RE: The more i think about it5 Apr 2021 01:12
"Reasons for the Fundraising
In recent months, and as outlined in the announcement of 10 December 2020, Shield has developed a comprehensive plan for the self-commercialisation of Accrufer(R) in the US and the Placing and Subscription will provide significant funding to execute this plan. Sales estimates generated by management consultants and other third parties support the potential for sales of Accrufer(R) in the US to exceed $100 million from the third year following launch and to reach $300 million-$400 million by years five to six.
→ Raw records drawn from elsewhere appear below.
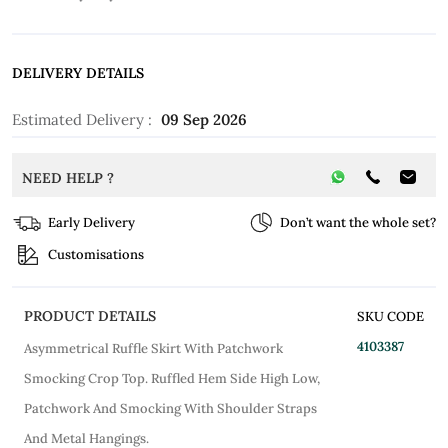
DELIVERY DETAILS
Estimated Delivery :
09 Sep 2026
NEED HELP ?
Early Delivery
Don’t want the whole set?
Customisations
PRODUCT DETAILS
SKU CODE
4103387
Asymmetrical Ruffle Skirt With Patchwork
Smocking Crop Top. Ruffled Hem Side High Low,
Patchwork And Smocking With Shoulder Straps
And Metal Hangings.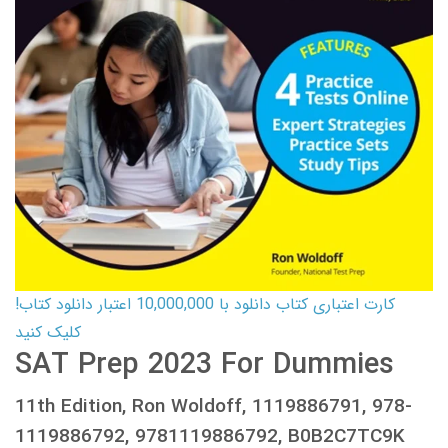
کارت اعتباری کتاب دانلود با 10,000,000 اعتبار دانلود کتاب!
کلیک کنید
SAT Prep 2023 For Dummies
11th Edition, Ron Woldoff, 1119886791, 978-
1119886792, 9781119886792, B0B2C7TC9K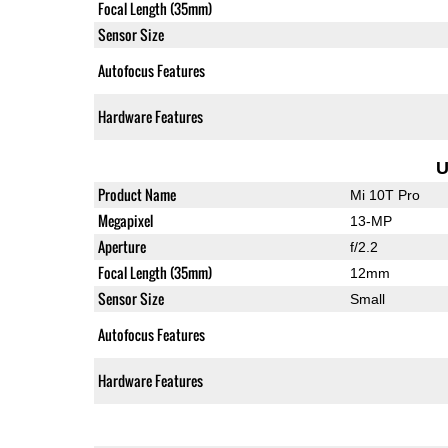
Focal Length (35mm)
Sensor Size
Autofocus Features
Hardware Features
U
Product Name
Mi 10T Pro
Megapixel
13-MP
Aperture
f/2.2
Focal Length (35mm)
12mm
Sensor Size
Small
Autofocus Features
Hardware Features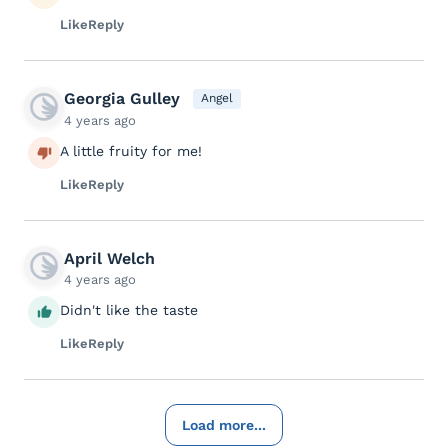
Like
Reply
Georgia Gulley
Angel
4 years ago
A little fruity for me!
Like
Reply
April Welch
4 years ago
Didn't like the taste
Like
Reply
Load more...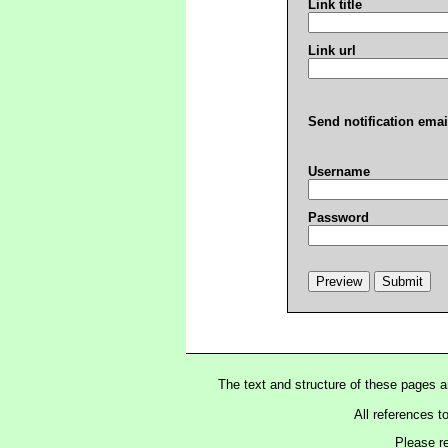
Link title
Link url
Send notification emai
Username
Password
The text and structure of these pages 
All references t
Please r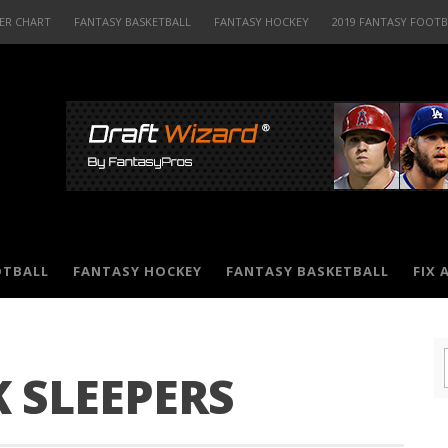
ER CHART
FANTASY BASKETBALL
FANTASY HOCKEY
2019 FANTASY FOOT
OTBALL
FANTASY HOCKEY
FANTASY BASKETBALL
FIX 
 SLEEPERS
The Group's cash flow forecasts, including the costs of the US launch of Accrufer(R) and the paediatric study, indicate that the Group should start to breakeven on a monthly basis within 15-18 months after launch of the drug in the US provided sales and costs are within the range anticipated by the Directors . As previously announced, Shield believes that around $30 million to $40 million (c GBP21 million to GBP29 million) should provide the finance necessary to reach the breakeven point.
The net proceeds of the Subscription and the Placing will finance the launch costs of Accrufer(R). The bulk of the net proceeds received will be converted into US dollars promptly in order to avoid currency risk. US launch costs will include sales representatives, ongoing market research and data analysis, marketing spend and other US operational costs. The paediatric study and other non-US expenditure is expected to be partly funded out of gross margin generated by Shield in the US and Norgine BV royalty revenues.
The Group has assessed a range of other options to fund the US launch of Accrufer(R), including several debt and equity based financing solutions. However the Board believes that the funding requirements are best suited to an equity based financing solution which the Fundraising will provide. Further, the Directors believe that selling Accrufer(R) directly in the US has the potential to generate significant returns for Shareholders."